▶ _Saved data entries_
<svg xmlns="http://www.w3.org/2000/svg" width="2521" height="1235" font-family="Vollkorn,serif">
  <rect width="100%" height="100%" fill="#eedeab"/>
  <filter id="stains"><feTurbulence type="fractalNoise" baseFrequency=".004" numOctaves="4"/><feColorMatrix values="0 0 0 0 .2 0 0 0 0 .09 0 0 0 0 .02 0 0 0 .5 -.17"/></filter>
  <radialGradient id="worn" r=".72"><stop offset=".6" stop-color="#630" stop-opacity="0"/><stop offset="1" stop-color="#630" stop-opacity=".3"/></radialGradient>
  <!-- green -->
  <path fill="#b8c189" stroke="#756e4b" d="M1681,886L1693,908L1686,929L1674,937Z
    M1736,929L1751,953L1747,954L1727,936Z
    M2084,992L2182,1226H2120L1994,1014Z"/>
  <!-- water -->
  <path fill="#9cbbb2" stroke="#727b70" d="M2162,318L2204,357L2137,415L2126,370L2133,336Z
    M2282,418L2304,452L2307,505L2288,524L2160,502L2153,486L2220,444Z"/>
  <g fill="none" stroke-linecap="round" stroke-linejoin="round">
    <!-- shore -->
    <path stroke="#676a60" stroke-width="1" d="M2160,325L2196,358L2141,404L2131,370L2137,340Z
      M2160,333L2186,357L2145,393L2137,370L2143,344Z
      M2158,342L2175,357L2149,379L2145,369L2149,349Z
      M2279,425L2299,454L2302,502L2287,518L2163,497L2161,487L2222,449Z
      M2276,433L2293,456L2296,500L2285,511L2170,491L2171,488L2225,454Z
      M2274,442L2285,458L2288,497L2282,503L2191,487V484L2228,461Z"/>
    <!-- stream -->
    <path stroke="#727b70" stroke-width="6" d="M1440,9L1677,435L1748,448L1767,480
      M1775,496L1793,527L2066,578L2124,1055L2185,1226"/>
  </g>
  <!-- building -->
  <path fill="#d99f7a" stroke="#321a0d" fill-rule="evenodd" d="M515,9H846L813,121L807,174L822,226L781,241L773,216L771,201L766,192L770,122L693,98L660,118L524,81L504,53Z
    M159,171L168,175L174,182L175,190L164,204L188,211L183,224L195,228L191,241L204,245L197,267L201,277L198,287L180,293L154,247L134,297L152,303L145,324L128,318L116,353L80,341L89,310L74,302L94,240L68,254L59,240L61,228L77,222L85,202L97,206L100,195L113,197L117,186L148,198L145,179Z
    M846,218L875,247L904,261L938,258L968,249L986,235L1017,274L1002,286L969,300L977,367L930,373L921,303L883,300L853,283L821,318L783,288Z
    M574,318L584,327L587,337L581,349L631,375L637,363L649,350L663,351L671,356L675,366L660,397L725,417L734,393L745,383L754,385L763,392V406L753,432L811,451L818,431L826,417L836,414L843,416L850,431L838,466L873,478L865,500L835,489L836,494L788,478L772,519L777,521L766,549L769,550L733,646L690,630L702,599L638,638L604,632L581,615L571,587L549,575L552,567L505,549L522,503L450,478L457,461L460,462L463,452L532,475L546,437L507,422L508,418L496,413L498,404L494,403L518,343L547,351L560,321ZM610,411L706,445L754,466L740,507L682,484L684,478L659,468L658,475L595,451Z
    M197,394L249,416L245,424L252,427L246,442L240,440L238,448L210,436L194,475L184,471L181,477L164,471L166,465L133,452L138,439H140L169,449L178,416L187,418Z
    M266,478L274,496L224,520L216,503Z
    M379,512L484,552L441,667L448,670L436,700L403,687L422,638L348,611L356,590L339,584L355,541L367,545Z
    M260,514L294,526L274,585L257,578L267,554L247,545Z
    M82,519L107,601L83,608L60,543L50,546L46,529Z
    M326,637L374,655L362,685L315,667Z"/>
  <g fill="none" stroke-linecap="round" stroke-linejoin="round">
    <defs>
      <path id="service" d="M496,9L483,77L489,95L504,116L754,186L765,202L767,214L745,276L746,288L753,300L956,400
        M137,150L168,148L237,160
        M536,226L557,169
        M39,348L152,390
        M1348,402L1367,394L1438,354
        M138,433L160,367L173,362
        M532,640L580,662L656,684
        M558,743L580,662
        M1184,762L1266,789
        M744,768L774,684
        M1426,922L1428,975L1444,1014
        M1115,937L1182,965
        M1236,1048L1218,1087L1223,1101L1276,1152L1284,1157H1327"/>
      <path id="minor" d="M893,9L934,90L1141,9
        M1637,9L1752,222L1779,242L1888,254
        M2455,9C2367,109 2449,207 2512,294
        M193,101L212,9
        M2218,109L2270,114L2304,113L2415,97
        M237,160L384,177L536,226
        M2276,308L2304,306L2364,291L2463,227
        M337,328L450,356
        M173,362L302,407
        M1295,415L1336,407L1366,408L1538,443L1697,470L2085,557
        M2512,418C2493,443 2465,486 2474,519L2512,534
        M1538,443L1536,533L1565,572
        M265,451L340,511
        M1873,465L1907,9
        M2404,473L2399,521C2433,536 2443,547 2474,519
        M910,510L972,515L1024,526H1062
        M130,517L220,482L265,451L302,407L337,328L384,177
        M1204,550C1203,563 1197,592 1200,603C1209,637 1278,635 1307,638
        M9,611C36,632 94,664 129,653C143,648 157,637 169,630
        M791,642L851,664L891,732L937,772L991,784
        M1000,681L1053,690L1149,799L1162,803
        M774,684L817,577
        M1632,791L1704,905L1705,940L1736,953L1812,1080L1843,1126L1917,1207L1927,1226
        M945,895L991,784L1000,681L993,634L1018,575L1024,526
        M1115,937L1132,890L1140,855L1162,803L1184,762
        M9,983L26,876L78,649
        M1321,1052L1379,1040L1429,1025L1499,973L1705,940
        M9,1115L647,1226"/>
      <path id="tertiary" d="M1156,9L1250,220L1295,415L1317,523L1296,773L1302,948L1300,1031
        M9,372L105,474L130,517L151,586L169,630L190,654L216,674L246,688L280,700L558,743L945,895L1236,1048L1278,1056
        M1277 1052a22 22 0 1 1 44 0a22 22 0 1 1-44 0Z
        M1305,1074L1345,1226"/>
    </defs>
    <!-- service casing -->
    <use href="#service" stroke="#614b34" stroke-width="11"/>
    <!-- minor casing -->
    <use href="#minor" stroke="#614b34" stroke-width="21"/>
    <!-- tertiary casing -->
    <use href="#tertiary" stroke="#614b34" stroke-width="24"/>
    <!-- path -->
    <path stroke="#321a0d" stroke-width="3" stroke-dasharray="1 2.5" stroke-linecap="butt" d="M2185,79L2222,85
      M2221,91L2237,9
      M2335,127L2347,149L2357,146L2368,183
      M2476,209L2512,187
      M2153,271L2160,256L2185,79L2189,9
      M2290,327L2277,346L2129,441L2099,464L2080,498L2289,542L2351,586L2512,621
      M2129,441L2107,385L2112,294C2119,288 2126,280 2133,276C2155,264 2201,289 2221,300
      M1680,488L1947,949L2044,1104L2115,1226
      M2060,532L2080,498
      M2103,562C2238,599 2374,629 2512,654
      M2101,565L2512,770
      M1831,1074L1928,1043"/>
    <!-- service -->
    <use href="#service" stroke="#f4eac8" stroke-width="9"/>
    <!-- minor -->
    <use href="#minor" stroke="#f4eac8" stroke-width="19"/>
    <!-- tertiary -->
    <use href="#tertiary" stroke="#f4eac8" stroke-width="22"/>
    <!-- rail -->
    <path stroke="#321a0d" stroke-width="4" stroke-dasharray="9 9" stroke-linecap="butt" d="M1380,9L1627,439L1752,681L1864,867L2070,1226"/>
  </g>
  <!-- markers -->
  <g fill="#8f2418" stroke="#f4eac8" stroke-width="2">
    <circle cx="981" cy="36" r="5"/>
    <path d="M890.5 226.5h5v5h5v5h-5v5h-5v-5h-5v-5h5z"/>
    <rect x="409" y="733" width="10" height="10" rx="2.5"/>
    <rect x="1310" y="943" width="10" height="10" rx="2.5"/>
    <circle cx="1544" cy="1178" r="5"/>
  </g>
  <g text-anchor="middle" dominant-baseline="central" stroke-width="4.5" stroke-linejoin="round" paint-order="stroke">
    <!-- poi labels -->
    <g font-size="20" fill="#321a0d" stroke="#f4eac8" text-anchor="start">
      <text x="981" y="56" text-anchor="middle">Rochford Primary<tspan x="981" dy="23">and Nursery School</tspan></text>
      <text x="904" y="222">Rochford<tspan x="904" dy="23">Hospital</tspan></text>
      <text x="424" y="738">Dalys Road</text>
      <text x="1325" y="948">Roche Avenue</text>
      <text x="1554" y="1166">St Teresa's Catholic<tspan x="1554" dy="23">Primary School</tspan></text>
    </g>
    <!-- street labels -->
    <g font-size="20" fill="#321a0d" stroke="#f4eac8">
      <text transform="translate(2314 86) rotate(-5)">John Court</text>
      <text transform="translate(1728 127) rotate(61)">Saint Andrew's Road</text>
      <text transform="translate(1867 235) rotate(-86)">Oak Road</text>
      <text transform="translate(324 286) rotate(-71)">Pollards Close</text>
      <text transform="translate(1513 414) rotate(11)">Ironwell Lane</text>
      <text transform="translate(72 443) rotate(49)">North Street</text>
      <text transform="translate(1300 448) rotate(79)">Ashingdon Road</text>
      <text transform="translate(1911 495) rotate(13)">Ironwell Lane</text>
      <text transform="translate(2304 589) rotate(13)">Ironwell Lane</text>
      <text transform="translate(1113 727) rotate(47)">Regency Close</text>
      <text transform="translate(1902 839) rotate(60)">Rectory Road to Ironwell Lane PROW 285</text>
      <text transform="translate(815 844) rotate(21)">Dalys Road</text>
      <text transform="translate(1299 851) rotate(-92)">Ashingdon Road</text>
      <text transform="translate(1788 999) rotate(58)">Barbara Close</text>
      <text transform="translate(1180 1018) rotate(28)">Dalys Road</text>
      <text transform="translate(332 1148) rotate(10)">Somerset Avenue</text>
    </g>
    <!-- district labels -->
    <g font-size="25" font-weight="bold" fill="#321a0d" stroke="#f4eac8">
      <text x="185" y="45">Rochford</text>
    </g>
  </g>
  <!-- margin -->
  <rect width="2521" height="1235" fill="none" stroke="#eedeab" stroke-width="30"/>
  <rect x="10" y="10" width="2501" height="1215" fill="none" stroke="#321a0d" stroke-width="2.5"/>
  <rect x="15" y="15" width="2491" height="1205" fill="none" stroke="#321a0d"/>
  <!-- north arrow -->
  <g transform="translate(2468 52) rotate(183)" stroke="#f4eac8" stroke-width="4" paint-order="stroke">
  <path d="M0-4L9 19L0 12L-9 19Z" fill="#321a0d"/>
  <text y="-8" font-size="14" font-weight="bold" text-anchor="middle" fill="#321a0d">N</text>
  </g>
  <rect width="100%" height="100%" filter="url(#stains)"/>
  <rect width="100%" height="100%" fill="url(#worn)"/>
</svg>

▶ _Task details_
Reproduce all lines from the records above that include the word "worn".

▶ _Answer to this problem_
  <radialGradient id="worn" r=".72"><stop offset=".6" stop-color="#630" stop-opacity="0"/><stop offset="1" stop-color="#630" stop-opacity=".3"/></radialGradient>
  <rect width="100%" height="100%" fill="url(#worn)"/>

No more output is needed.